:: EXERCISE REQUIREMENTS ::
Please quote every line of the records below verbatim, keeping the original order.

-------- RECORDS FOR THIS TASK --------

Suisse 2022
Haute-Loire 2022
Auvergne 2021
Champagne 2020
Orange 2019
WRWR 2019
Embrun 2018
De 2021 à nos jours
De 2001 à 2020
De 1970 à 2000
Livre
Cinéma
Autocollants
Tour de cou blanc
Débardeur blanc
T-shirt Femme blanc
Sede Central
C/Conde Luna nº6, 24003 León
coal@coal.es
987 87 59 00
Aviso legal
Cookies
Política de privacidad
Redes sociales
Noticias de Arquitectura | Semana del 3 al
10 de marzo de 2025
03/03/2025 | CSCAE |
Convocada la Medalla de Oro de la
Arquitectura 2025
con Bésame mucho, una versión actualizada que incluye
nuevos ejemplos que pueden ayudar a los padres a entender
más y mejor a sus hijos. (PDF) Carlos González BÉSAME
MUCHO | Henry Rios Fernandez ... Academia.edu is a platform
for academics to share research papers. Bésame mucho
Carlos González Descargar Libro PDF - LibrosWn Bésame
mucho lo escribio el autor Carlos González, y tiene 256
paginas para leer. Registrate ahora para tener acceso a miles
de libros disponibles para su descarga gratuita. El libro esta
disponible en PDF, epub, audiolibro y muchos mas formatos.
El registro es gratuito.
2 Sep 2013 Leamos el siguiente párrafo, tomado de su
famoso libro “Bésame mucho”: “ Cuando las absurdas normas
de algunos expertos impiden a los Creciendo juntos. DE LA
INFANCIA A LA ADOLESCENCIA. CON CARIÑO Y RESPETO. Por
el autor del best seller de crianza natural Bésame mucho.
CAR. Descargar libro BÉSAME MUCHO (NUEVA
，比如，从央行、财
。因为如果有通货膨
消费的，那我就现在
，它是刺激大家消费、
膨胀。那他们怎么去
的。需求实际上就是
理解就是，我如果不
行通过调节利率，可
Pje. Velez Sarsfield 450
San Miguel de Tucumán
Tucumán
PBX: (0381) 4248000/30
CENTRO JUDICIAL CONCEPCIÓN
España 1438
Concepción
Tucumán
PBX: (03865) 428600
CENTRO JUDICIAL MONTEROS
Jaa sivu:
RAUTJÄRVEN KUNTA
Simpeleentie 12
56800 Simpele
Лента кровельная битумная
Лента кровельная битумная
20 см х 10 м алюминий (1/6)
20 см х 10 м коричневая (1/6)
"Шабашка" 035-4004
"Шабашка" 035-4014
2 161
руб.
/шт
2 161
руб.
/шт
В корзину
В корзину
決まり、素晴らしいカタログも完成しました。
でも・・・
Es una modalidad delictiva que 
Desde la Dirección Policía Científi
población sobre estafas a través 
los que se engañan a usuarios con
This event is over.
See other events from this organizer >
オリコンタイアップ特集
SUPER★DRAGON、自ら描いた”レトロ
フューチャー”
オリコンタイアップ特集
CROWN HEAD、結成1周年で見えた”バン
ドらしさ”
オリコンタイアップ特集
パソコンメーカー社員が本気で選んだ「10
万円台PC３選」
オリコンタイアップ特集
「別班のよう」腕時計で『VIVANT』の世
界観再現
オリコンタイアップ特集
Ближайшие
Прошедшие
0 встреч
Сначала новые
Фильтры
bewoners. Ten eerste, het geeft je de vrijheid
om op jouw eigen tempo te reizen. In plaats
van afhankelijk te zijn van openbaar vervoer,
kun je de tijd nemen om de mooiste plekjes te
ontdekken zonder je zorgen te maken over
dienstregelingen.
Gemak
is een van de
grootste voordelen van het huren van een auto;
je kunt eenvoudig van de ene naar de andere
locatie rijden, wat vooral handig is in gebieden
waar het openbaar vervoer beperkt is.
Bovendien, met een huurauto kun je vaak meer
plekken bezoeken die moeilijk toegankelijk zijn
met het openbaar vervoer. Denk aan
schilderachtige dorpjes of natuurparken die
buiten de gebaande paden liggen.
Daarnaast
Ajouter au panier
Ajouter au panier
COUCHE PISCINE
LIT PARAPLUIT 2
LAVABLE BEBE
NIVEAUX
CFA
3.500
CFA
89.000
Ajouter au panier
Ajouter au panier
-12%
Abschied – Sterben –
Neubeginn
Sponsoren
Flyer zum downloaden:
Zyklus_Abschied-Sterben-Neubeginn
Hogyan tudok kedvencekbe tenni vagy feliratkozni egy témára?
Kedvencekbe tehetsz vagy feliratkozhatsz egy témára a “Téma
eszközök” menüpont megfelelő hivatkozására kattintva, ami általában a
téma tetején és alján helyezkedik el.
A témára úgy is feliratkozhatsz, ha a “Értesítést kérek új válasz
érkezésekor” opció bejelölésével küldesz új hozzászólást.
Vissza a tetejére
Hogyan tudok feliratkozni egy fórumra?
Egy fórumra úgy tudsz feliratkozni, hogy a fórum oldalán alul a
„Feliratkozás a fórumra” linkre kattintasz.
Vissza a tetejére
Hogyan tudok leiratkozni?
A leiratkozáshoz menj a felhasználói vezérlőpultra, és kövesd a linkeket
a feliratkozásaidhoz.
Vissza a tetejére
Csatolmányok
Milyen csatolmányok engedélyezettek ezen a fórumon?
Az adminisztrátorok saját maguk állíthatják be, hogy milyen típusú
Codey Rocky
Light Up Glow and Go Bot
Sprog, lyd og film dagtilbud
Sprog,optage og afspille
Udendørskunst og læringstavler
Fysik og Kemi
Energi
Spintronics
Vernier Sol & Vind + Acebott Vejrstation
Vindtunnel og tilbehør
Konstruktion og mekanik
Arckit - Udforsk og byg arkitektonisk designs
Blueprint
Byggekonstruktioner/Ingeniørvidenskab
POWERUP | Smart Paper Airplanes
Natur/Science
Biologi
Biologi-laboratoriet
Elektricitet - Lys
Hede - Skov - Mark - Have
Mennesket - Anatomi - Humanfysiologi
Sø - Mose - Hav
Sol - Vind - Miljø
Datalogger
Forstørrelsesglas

--------

:: TASK SOLUTION ::
Suisse 2022
Haute-Loire 2022
Auvergne 2021
Champagne 2020
Orange 2019
WRWR 2019
Embrun 2018
De 2021 à nos jours
De 2001 à 2020
De 1970 à 2000
Livre
Cinéma
Autocollants
Tour de cou blanc
Débardeur blanc
T-shirt Femme blanc
Sede Central
C/Conde Luna nº6, 24003 León
coal@coal.es
987 87 59 00
Aviso legal
Cookies
Política de privacidad
Redes sociales
Noticias de Arquitectura | Semana del 3 al
10 de marzo de 2025
03/03/2025 | CSCAE |
Convocada la Medalla de Oro de la
Arquitectura 2025
con Bésame mucho, una versión actualizada que incluye
nuevos ejemplos que pueden ayudar a los padres a entender
más y mejor a sus hijos. (PDF) Carlos González BÉSAME
MUCHO | Henry Rios Fernandez ... Academia.edu is a platform
for academics to share research papers. Bésame mucho
Carlos González Descargar Libro PDF - LibrosWn Bésame
mucho lo escribio el autor Carlos González, y tiene 256
paginas para leer. Registrate ahora para tener acceso a miles
de libros disponibles para su descarga gratuita. El libro esta
disponible en PDF, epub, audiolibro y muchos mas formatos.
El registro es gratuito.
2 Sep 2013 Leamos el siguiente párrafo, tomado de su
famoso libro “Bésame mucho”: “ Cuando las absurdas normas
de algunos expertos impiden a los Creciendo juntos. DE LA
INFANCIA A LA ADOLESCENCIA. CON CARIÑO Y RESPETO. Por
el autor del best seller de crianza natural Bésame mucho.
CAR. Descargar libro BÉSAME MUCHO (NUEVA
，比如，从央行、财
。因为如果有通货膨
消费的，那我就现在
，它是刺激大家消费、
膨胀。那他们怎么去
的。需求实际上就是
理解就是，我如果不
行通过调节利率，可
Pje. Velez Sarsfield 450
San Miguel de Tucumán
Tucumán
PBX: (0381) 4248000/30
CENTRO JUDICIAL CONCEPCIÓN
España 1438
Concepción
Tucumán
PBX: (03865) 428600
CENTRO JUDICIAL MONTEROS
Jaa sivu:
RAUTJÄRVEN KUNTA
Simpeleentie 12
56800 Simpele
Лента кровельная битумная
Лента кровельная битумная
20 см х 10 м алюминий (1/6)
20 см х 10 м коричневая (1/6)
"Шабашка" 035-4004
"Шабашка" 035-4014
2 161
руб.
/шт
2 161
руб.
/шт
В корзину
В корзину
決まり、素晴らしいカタログも完成しました。
でも・・・
Es una modalidad delictiva que 
Desde la Dirección Policía Científi
población sobre estafas a través 
los que se engañan a usuarios con
This event is over.
See other events from this organizer >
オリコンタイアップ特集
SUPER★DRAGON、自ら描いた”レトロ
フューチャー”
オリコンタイアップ特集
CROWN HEAD、結成1周年で見えた”バン
ドらしさ”
オリコンタイアップ特集
パソコンメーカー社員が本気で選んだ「10
万円台PC３選」
オリコンタイアップ特集
「別班のよう」腕時計で『VIVANT』の世
界観再現
オリコンタイアップ特集
Ближайшие
Прошедшие
0 встреч
Сначала новые
Фильтры
bewoners. Ten eerste, het geeft je de vrijheid
om op jouw eigen tempo te reizen. In plaats
van afhankelijk te zijn van openbaar vervoer,
kun je de tijd nemen om de mooiste plekjes te
ontdekken zonder je zorgen te maken over
dienstregelingen.
Gemak
is een van de
grootste voordelen van het huren van een auto;
je kunt eenvoudig van de ene naar de andere
locatie rijden, wat vooral handig is in gebieden
waar het openbaar vervoer beperkt is.
Bovendien, met een huurauto kun je vaak meer
plekken bezoeken die moeilijk toegankelijk zijn
met het openbaar vervoer. Denk aan
schilderachtige dorpjes of natuurparken die
buiten de gebaande paden liggen.
Daarnaast
Ajouter au panier
Ajouter au panier
COUCHE PISCINE
LIT PARAPLUIT 2
LAVABLE BEBE
NIVEAUX
CFA
3.500
CFA
89.000
Ajouter au panier
Ajouter au panier
-12%
Abschied – Sterben –
Neubeginn
Sponsoren
Flyer zum downloaden:
Zyklus_Abschied-Sterben-Neubeginn
Hogyan tudok kedvencekbe tenni vagy feliratkozni egy témára?
Kedvencekbe tehetsz vagy feliratkozhatsz egy témára a “Téma
eszközök” menüpont megfelelő hivatkozására kattintva, ami általában a
téma tetején és alján helyezkedik el.
A témára úgy is feliratkozhatsz, ha a “Értesítést kérek új válasz
érkezésekor” opció bejelölésével küldesz új hozzászólást.
Vissza a tetejére
Hogyan tudok feliratkozni egy fórumra?
Egy fórumra úgy tudsz feliratkozni, hogy a fórum oldalán alul a
„Feliratkozás a fórumra” linkre kattintasz.
Vissza a tetejére
Hogyan tudok leiratkozni?
A leiratkozáshoz menj a felhasználói vezérlőpultra, és kövesd a linkeket
a feliratkozásaidhoz.
Vissza a tetejére
Csatolmányok
Milyen csatolmányok engedélyezettek ezen a fórumon?
Az adminisztrátorok saját maguk állíthatják be, hogy milyen típusú
Codey Rocky
Light Up Glow and Go Bot
Sprog, lyd og film dagtilbud
Sprog,optage og afspille
Udendørskunst og læringstavler
Fysik og Kemi
Energi
Spintronics
Vernier Sol & Vind + Acebott Vejrstation
Vindtunnel og tilbehør
Konstruktion og mekanik
Arckit - Udforsk og byg arkitektonisk designs
Blueprint
Byggekonstruktioner/Ingeniørvidenskab
POWERUP | Smart Paper Airplanes
Natur/Science
Biologi
Biologi-laboratoriet
Elektricitet - Lys
Hede - Skov - Mark - Have
Mennesket - Anatomi - Humanfysiologi
Sø - Mose - Hav
Sol - Vind - Miljø
Datalogger
Forstørrelsesglas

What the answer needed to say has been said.